Segment Start: PROVIDED DATA

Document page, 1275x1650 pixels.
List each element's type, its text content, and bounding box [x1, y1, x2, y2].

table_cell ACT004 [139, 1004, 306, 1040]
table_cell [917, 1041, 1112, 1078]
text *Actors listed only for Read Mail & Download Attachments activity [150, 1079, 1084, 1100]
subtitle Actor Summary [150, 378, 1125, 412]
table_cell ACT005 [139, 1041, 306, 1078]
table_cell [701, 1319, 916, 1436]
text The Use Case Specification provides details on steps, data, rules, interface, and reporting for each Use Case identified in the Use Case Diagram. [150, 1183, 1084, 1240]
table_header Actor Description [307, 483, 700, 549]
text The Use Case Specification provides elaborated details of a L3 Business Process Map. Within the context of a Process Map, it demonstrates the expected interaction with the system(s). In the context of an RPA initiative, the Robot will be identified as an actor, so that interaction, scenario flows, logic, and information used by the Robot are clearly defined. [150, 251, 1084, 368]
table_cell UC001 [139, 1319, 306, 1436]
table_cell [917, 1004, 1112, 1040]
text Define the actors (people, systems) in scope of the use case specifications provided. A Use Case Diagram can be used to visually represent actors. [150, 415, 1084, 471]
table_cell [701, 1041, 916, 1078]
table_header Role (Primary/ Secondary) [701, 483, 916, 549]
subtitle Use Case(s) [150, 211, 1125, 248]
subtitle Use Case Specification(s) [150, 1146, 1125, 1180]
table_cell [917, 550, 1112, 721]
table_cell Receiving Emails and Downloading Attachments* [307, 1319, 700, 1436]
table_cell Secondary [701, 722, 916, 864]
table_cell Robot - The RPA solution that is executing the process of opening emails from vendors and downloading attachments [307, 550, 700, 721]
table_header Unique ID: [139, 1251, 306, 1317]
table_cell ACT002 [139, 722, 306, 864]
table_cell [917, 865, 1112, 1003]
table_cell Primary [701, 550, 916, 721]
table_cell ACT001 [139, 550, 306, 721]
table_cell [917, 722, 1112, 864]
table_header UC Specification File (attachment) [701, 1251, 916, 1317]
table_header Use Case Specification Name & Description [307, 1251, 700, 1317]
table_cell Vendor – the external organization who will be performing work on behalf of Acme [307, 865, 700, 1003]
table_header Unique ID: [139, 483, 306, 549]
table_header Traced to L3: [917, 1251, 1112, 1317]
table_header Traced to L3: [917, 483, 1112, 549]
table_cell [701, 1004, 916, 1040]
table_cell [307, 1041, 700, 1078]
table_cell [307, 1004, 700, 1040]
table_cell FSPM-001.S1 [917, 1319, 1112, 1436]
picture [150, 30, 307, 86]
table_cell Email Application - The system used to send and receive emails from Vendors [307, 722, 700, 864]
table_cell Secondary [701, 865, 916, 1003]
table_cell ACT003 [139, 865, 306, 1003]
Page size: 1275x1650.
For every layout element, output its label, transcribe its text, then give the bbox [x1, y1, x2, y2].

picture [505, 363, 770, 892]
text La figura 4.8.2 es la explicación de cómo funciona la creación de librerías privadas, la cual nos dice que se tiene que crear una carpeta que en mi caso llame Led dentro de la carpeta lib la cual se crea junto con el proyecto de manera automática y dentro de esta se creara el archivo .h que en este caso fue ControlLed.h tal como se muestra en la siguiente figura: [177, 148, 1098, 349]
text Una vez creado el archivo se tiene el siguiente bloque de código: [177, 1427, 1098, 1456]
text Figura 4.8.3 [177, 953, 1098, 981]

Segment End: PROVIDED DATA

Your answer is a single number: how many lines in the listing above hold "Description"?

| TASK OUTPUT |
2